I wish I could say it is complete but there is still a lot of work to do. I am running the Arduino shield, but not using an Arduino. I connected the pins on the shield to a parallel port, then fired up the LinuxCNC that I am comfortable with. I run LinuxCNC on all my CNC equipment from the Bridgeport Series 1 to the routers. I pushed the velocity as high as it would run on X and Y and got over 300 IPM (inches per minute) before I started missing steps. It runs strong at 250 IPM. I am really impressed with the DRV8825 stepper Motor Driver Modules. I have a fan directly over them to keep them cool. They deliver enough current to keep the 270 oz-in stepper motors warm. The machine movement is quick and has high acceleration/deceleration rates.
I have updated the router page.
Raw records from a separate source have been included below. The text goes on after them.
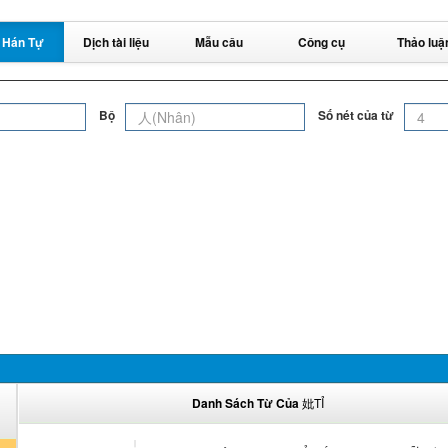
 Hán Tự
Dịch tài liệu
Mẫu câu
Công cụ
Thảo luậ
Bộ
Số nét của từ
Danh Sách Từ Của
妣TỈ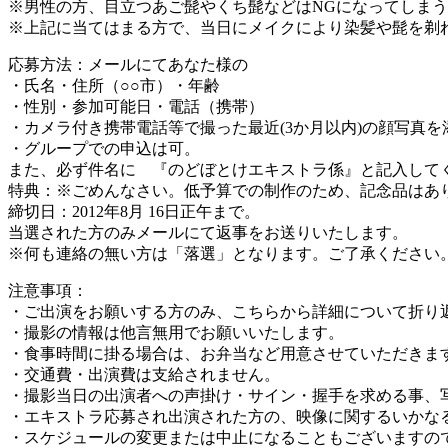
※男性の方、目立つあご髭やくち髭などはNGになってしま
※上記に当てはまる方で、当日にメイクにより染髪や髭を剃
応募方法：メールにてあなた様の
・氏名・住所（○○市）・年齢
・性別・参加可能日・電話（携帯）
・カメラ付き携帯電話等で撮った最近(3か月以内)の顔写真を添付の
・グループでの申込は可。
また、必ず件名に 『のどぼとけエキストラ係』と記入して
特典：※ごめんなさい。低予算での制作のため、記念品はあ
締切日：2012年8月 16日正午まで。
当選された方のみメールにて返事をお送りいたします。
※何も連絡の無い方は「落選」となります。ご了承ください
注意事項：
・ご出演をお願いする方のみ、こちらから詳細について折り
・撮影の情報は他言無用でお願いいたします。
・食事時間に掛る場合は、お弁当など用意させていただきま
・交通費・出演費は支給されません。
・撮影当日の出演者への声掛け・サイン・握手を求める事、写
・エキストラ応募され出演された方の、映像に関するいかな
・スケジュールの変更または中止になることもございますの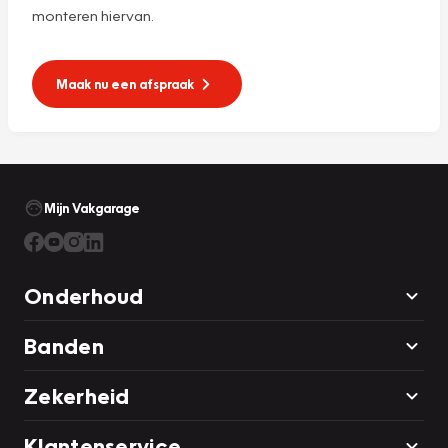
monteren hiervan.
Maak nu een afspraak
Mijn Vakgarage
Onderhoud
Banden
Zekerheid
Klantenservice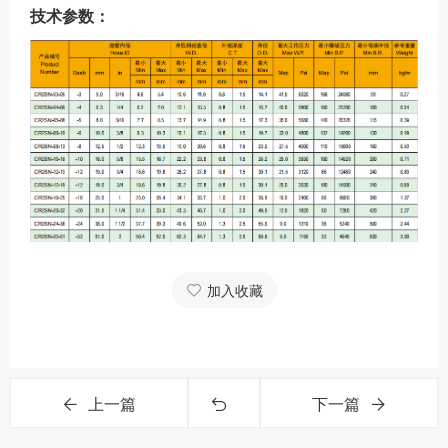
技术参数：
加入收藏
上一篇
下一篇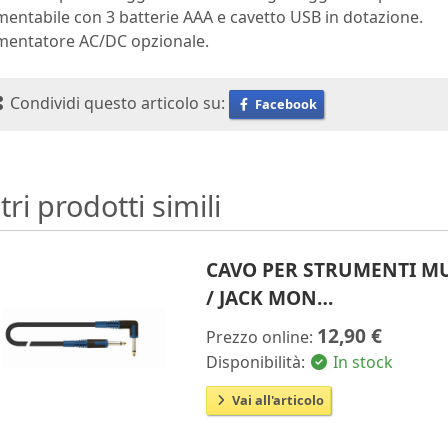
mentabile con 3 batterie AAA e cavetto USB in dotazione.
imentatore AC/DC opzionale.
Condividi questo articolo su:
Facebook
tri prodotti simili
CAVO PER STRUMENTI MU
/ JACK MON…
12,90 €
Prezzo online:
Disponibilità:
In stock
Vai all'articolo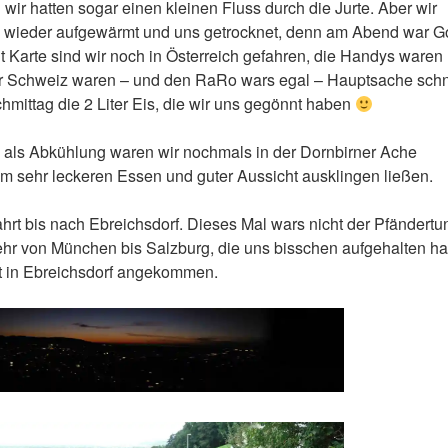
ir hatten sogar einen kleinen Fluss durch die Jurte. Aber wir
le wieder aufgewärmt und uns getrocknet, denn am Abend war G
 Karte sind wir noch in Österreich gefahren, die Handys waren
er Schweiz waren – und den RaRo wars egal – Hauptsache schn
hmittag die 2 Liter Eis, die wir uns gegönnt haben
als Abkühlung waren wir nochmals in der Dornbirner Ache
 sehr leckeren Essen und guter Aussicht ausklingen ließen.
rt bis nach Ebreichsdorf. Dieses Mal wars nicht der Pfändertun
 von München bis Salzburg, die uns bisschen aufgehalten ha
ut in Ebreichsdorf angekommen.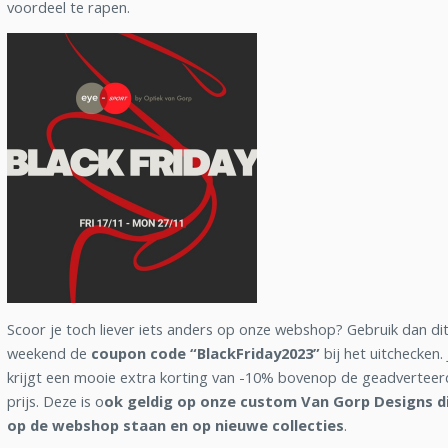
voordeel te rapen.
Scoor je toch liever iets anders op onze webshop? Gebruik dan di
weekend de
coupon code “BlackFriday2023”
bij het uitchecken. 
krijgt een mooie extra korting van -10% bovenop de geadverteer
prijs. Deze is o
ok geldig op onze custom Van Gorp Designs d
op de webshop staan en op nieuwe collecties
.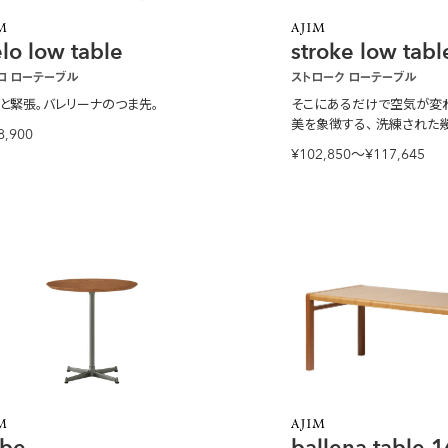
elo low table
stroke low tabl
ロ ローテーブル
ストローク ローテーブル
と緊張。バレリーナのつま先。
そこにあるだけで空気が変
美を象徴する、
洗練された幾
8,900
ム。
¥102,850〜¥117,645
be
ballena table 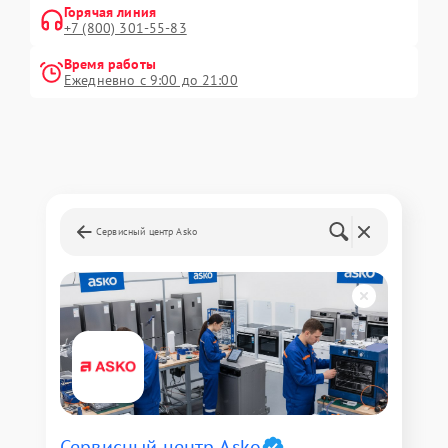
Горячая линия
+7 (800) 301-55-83
Время работы
Ежедневно с 9:00 до 21:00
Сервисный центр Asko
Сервисный центр Asko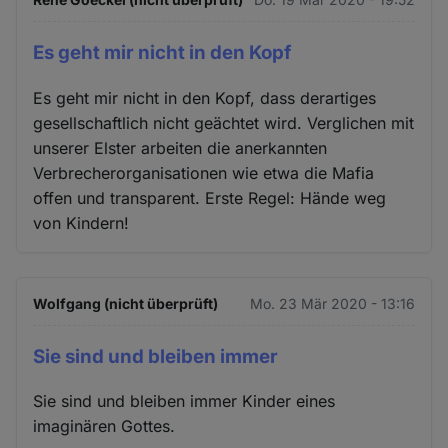
Es geht mir nicht in den Kopf
Es geht mir nicht in den Kopf, dass derartiges
gesellschaftlich nicht geächtet wird. Verglichen mit
unserer Elster arbeiten die anerkannten
Verbrecherorganisationen wie etwa die Mafia
offen und transparent. Erste Regel: Hände weg
von Kindern!
Wolfgang (nicht überprüft)
Mo. 23 Mär 2020 - 13:16
Sie sind und bleiben immer
Sie sind und bleiben immer Kinder eines
imaginären Gottes.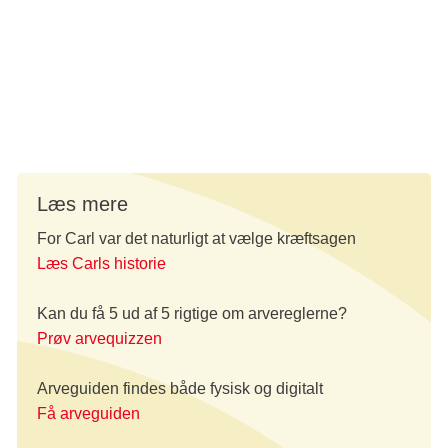
- Det er vigtigt for mig, at min arv kan være med til at støtte
arbejdet for kræftramte og pårørende. Og jeg synes,
Kræftens Bekæmpelse gør et stærkt og professionelt
stykke arbejde, siger Carl.
Læs mere
For Carl var det naturligt at vælge kræftsagen
Læs Carls historie
Kan du få 5 ud af 5 rigtige om arvereglerne?
Prøv arvequizzen
Arveguiden findes både fysisk og digitalt
Få arveguiden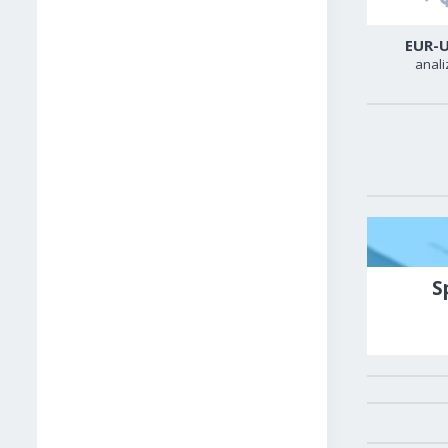
USD-CAD
GER40
EUR-
analiza
analiza
anali
S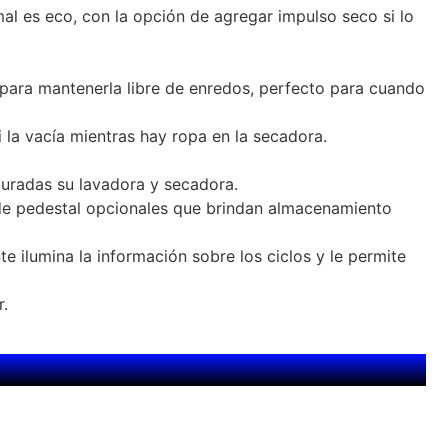
l es eco, con la opción de agregar impulso seco si lo
 para mantenerla libre de enredos, perfecto para cuando
i la vacía mientras hay ropa en la secadora.
guradas su lavadora y secadora.
de pedestal opcionales que brindan almacenamiento
e ilumina la información sobre los ciclos y le permite
r.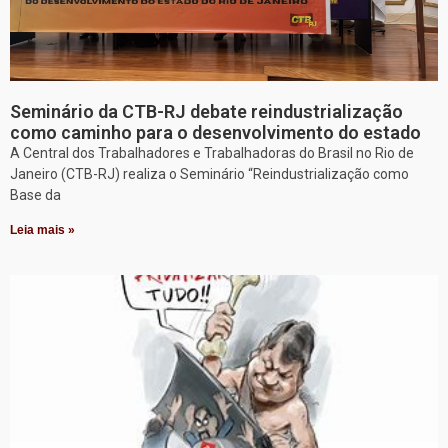
Seminário da CTB-RJ debate reindustrialização
como caminho para o desenvolvimento do estado
A Central dos Trabalhadores e Trabalhadoras do Brasil no Rio de
Janeiro (CTB-RJ) realiza o Seminário “Reindustrialização como
Base da
Leia mais »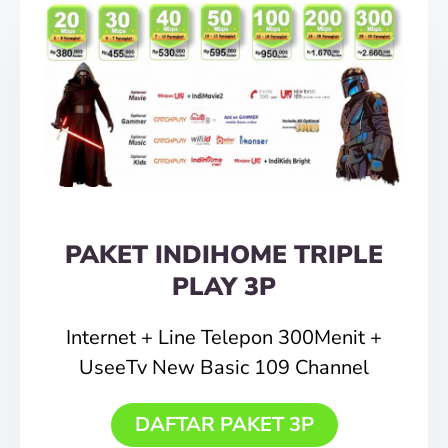
PAKET INDIHOME TRIPLE
PLAY 3P
Internet + Line Telepon 300Menit +
UseeTv New Basic 109 Channel
DAFTAR PAKET 3P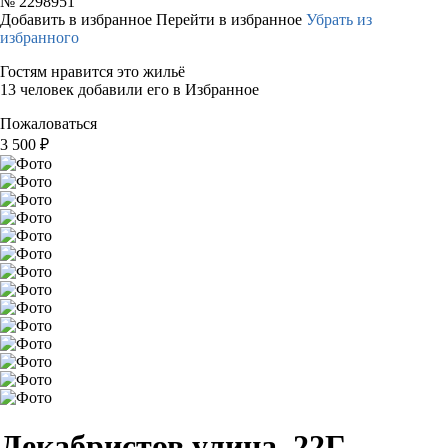
№
2298951
Добавить в избранное
Перейти в избранное
Убрать из
избранного
Гостям нравится это жильё
13 человек добавили его в Избранное
Пожаловаться
3 500
₽
Декабристов улица, 22Г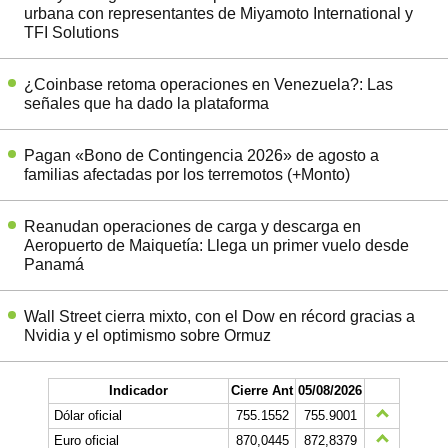
urbana con representantes de Miyamoto International y
TFI Solutions
¿Coinbase retoma operaciones en Venezuela?: Las
señales que ha dado la plataforma
Pagan «Bono de Contingencia 2026» de agosto a
familias afectadas por los terremotos (+Monto)
Reanudan operaciones de carga y descarga en
Aeropuerto de Maiquetía: Llega un primer vuelo desde
Panamá
Wall Street cierra mixto, con el Dow en récord gracias a
Nvidia y el optimismo sobre Ormuz
Indicador
Cierre Ant
05/08/2026
Dólar oficial
755.1552
755.9001
Euro oficial
870,0445
872,8379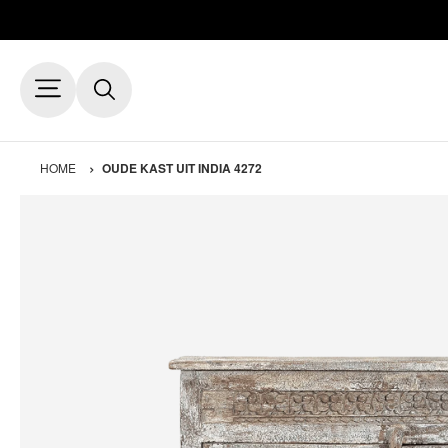
HOME
OUDE KAST UIT INDIA 4272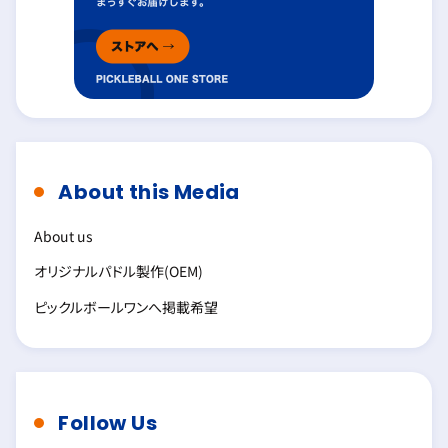
About this Media
About us
オリジナルパドル製作(OEM)
ピックルボールワンへ掲載希望
Follow Us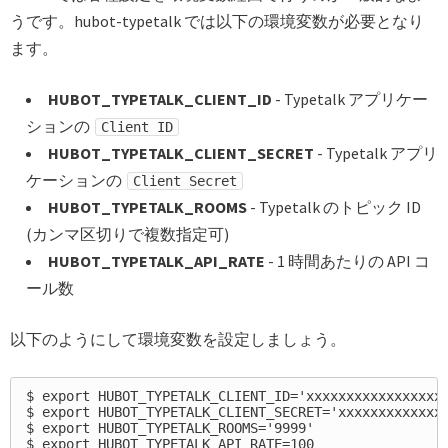
うです。hubot-typetalk では以下の環境変数が必要となり
ます。
HUBOT_TYPETALK_CLIENT_ID
- Typetalk アプリケー
ションの
Client ID
HUBOT_TYPETALK_CLIENT_SECRET
- Typetalk アプリ
ケーションの
Client Secret
HUBOT_TYPETALK_ROOMS
- Typetalk のトピック ID
(カンマ区切りで複数指定可)
HUBOT_TYPETALK_API_RATE
- 1 時間あたりの API コ
ール数
以下のようにして環境変数を設定しましょう。
$ export HUBOT_TYPETALK_CLIENT_ID='xxxxxxxxxxxxxxxxxx
$ export HUBOT_TYPETALK_CLIENT_SECRET='xxxxxxxxxxxxxx
$ export HUBOT_TYPETALK_ROOMS='9999'
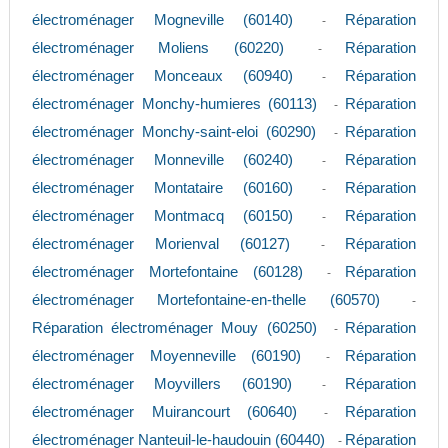
électroménager Mogneville (60140)
Réparation
-
électroménager Moliens (60220)
Réparation
-
électroménager Monceaux (60940)
Réparation
-
électroménager Monchy-humieres (60113)
Réparation
-
électroménager Monchy-saint-eloi (60290)
Réparation
-
électroménager Monneville (60240)
Réparation
-
électroménager Montataire (60160)
Réparation
-
électroménager Montmacq (60150)
Réparation
-
électroménager Morienval (60127)
Réparation
-
électroménager Mortefontaine (60128)
Réparation
-
électroménager Mortefontaine-en-thelle (60570)
-
Réparation électroménager Mouy (60250)
Réparation
-
électroménager Moyenneville (60190)
Réparation
-
électroménager Moyvillers (60190)
Réparation
-
électroménager Muirancourt (60640)
Réparation
-
électroménager Nanteuil-le-haudouin (60440)
Réparation
-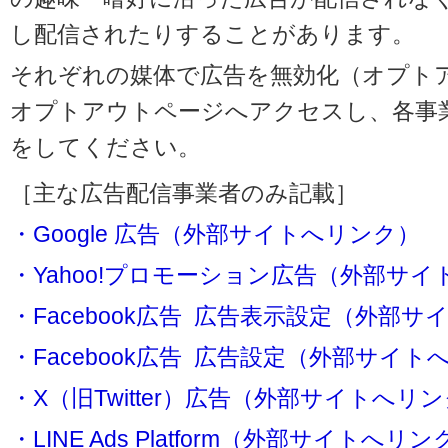
し配信されたりすることがあります。
それぞれの媒体で広告を無効化（オプト
オプトアウトページへアクセスし、各事
をしてください。
［主な広告配信事業者のみ記載］
・Google 広告（外部サイトへリンク）
・Yahoo!プロモーション広告（外部サ
・Facebook広告 広告表示設定（外部
・Facebook広告 広告設定（外部サイト
・X（旧Twitter）広告（外部サイトへリ
・LINE Ads Platform（外部サイトへリン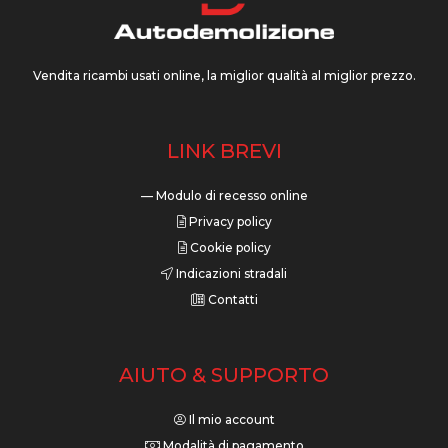
Vendita ricambi usati online, la miglior qualità al miglior prezzo.
LINK BREVI
— Modulo di recesso online
Privacy policy
Cookie policy
Indicazioni stradali
Contatti
AIUTO & SUPPORTO
Il mio account
Modalità di pagamento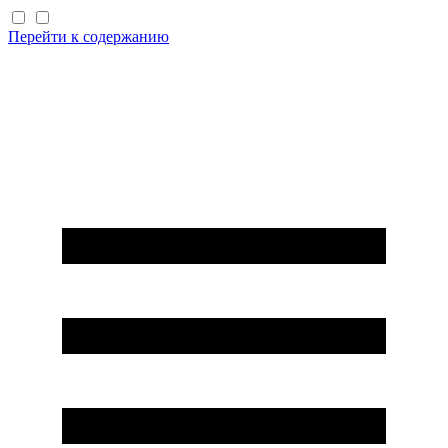
Перейти к содержанию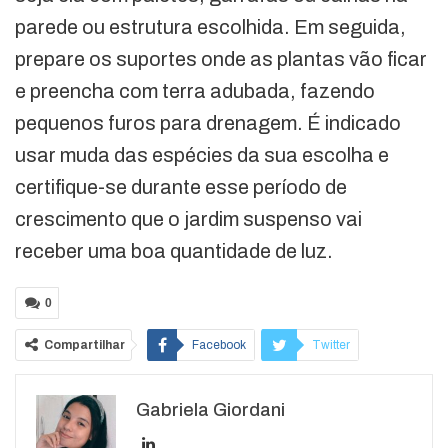
parede ou estrutura escolhida. Em seguida,
prepare os suportes onde as plantas vão ficar
e preencha com terra adubada, fazendo
pequenos furos para drenagem. É indicado
usar muda das espécies da sua escolha e
certifique-se durante esse período de
crescimento que o jardim suspenso vai
receber uma boa quantidade de luz.
0
Compartilhar
Facebook
Twitter
Google+
ReddIt
Gabriela Giordani
WhatsApp
Pinterest
O email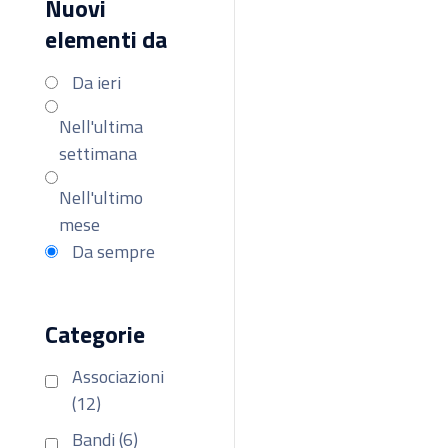
Nuovi
elementi da
Da ieri
Nell'ultima
settimana
Nell'ultimo
mese
Da sempre
Categorie
Associazioni
(12)
Bandi (6)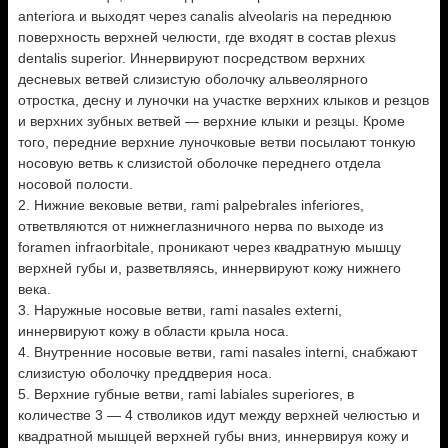
anteriora и выходят через canalis alveolaris на переднюю
поверхность верхней челюсти, где входят в состав plexus
dentalis superior. Иннервируют посредством верхних
десневых ветвей слизистую оболочку альвеолярного
отростка, десну и луночки на участке верхних клыков и резцов
и верхних зубных ветвей — верхние клыки и резцы. Кроме
того, передние верхние луночковые ветви посылают тонкую
носовую ветвь к слизистой оболочке переднего отдела
носовой полости.
2. Нижние вековые ветви, rami palpebrales inferiores,
ответвляются от нижнеглазничного нерва по выходе из
foramen infraorbitale, проникают через квадратную мышцу
верхней губы и, разветвляясь, иннервируют кожу нижнего
века.
3. Наружные носовые ветви, rami nasales externi,
иннервируют кожу в области крыла носа.
4. Внутренние носовые ветви, rami nasales interni, снабжают
слизистую оболочку преддверия носа.
5. Верхние губные ветви, rami labiales superiores, в
количестве 3 — 4 стволиков идут между верхней челюстью и
квадратной мышцей верхней губы вниз, иннервируя кожу и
I did put a couple of videos on YouTube showing the router in action. I made an aluminum wrench to show Matt, my nephew, the router cutting aluminum. Not really a big deal, just keep the feed rate up and the cutting depth on the light side. If the aluminum tries to weld itself to the cutter, then try to cool it with air or a light mist. I use Kool-Mist on my mill and it works quite nicely.
The plan for the next several weeks, if not months, is testing. I want to see how the spindle with voltage booster, anti-backlash ACME nuts, and stepper drivers will hold up.
My observations so far are:
- Spindle – Inexpensive, quiet, runout less than 0.002". 24 VDC ok for light cutting
- Voltage booster – ( 600W 10–60V to 12–80V Boost Converter Step-up Module ) Seems to work fine, running the spindle at around 48 VDC
- DRV8825 drivers – Again, I am really impressed so far, it will be interesting to see how they hold up.
- Anti-backlash nut – I have a design where there are 2 nuts on the ACME rod pushing against each other
- Grbl Software – I really want to use this, I like the simple design. I would love to have an Android tablet controlling a CNC via Bluetooth.
- Linear rails – They seem to move nicely, but the adjusting set screws on the bearing blocks seem to get loose.
- Overall function – I have built several routers. It is always interesting to see how each of them respond.
Overall, I am happy with the design.